== WHAT IS EXPECTED ==
Will you extract the entries word for word? Images should not appear in the copy.

== MATERIAL FOR THIS EXERCISE ==
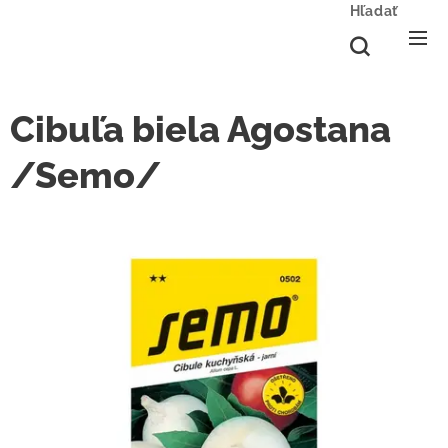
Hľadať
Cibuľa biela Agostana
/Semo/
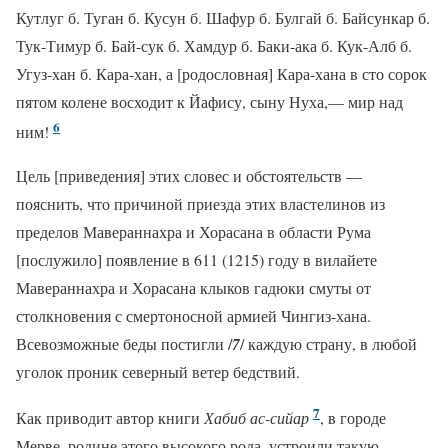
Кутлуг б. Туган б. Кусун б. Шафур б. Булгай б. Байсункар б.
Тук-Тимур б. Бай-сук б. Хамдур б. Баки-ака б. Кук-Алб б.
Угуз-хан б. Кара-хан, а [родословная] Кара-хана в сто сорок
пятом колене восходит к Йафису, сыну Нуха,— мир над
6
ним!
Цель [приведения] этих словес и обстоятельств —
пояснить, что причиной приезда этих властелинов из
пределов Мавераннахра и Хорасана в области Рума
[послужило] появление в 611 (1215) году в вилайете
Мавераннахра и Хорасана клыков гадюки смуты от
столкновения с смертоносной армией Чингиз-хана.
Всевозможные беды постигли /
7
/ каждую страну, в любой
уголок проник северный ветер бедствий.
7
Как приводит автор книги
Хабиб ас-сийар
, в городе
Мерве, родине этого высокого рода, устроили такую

== COMPLETED EXERCISE ==
Hľadať
Cibuľa biela Agostana
/Semo/
Кутлуг б. Туган б. Кусун б. Шафур б. Булгай б. Байсункар б.
Тук-Тимур б. Бай-сук б. Хамдур б. Баки-ака б. Кук-Алб б.
Угуз-хан б. Кара-хан, а [родословная] Кара-хана в сто сорок
пятом колене восходит к Йафису, сыну Нуха,— мир над
6
ним!
Цель [приведения] этих словес и обстоятельств —
пояснить, что причиной приезда этих властелинов из
пределов Мавераннахра и Хорасана в области Рума
[послужило] появление в 611 (1215) году в вилайете
Мавераннахра и Хорасана клыков гадюки смуты от
столкновения с смертоносной армией Чингиз-хана.
Всевозможные беды постигли /
7
/ каждую страну, в любой
уголок проник северный ветер бедствий.
7
Как приводит автор книги
Хабиб ас-сийар
, в городе
Мерве, родине этого высокого рода, устроили такую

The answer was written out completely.